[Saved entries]
=== Begin Enclosure ===

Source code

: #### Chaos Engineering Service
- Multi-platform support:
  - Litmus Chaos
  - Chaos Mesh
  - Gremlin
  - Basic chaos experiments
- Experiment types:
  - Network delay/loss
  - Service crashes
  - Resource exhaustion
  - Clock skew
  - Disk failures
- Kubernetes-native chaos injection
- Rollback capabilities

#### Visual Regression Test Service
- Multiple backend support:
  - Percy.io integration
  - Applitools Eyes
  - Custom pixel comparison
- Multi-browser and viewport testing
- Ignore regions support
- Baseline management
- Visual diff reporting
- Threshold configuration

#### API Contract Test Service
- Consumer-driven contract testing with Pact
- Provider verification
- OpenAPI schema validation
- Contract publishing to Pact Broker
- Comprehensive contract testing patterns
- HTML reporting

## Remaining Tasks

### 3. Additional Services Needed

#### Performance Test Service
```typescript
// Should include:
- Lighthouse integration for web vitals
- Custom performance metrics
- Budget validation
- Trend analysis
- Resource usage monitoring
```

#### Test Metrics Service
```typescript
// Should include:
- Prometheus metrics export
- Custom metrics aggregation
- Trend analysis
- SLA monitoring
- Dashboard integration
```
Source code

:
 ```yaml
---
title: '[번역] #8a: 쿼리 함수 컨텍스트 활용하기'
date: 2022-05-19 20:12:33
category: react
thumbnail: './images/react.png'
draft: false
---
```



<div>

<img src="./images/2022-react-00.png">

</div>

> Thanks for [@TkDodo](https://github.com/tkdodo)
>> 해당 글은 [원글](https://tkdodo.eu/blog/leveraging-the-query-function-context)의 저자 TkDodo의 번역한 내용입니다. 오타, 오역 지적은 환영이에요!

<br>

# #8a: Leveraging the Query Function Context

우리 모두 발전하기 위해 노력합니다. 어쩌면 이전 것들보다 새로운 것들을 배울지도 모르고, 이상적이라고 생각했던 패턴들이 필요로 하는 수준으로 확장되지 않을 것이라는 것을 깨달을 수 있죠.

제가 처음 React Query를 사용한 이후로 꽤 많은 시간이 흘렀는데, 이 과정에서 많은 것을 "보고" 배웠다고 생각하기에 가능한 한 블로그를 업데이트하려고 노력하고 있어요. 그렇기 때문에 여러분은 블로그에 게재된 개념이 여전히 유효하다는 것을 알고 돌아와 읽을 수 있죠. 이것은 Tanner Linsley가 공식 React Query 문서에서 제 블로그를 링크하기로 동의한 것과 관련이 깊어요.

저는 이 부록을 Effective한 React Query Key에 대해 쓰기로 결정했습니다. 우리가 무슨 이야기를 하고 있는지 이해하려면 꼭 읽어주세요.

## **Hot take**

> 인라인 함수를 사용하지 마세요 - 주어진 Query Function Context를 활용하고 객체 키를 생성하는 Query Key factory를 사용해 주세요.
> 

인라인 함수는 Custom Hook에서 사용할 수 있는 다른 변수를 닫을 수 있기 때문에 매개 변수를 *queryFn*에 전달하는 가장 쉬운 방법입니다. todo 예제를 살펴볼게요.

=== End Enclosure ===

### EXERCISE INSTRUCTIONS
Among the lines of the records, copy out each one that contains the word "testing".

### RESPONSE TO THIS TASK
- Multi-browser and viewport testing
- Consumer-driven contract testing with Pact
- Comprehensive contract testing patterns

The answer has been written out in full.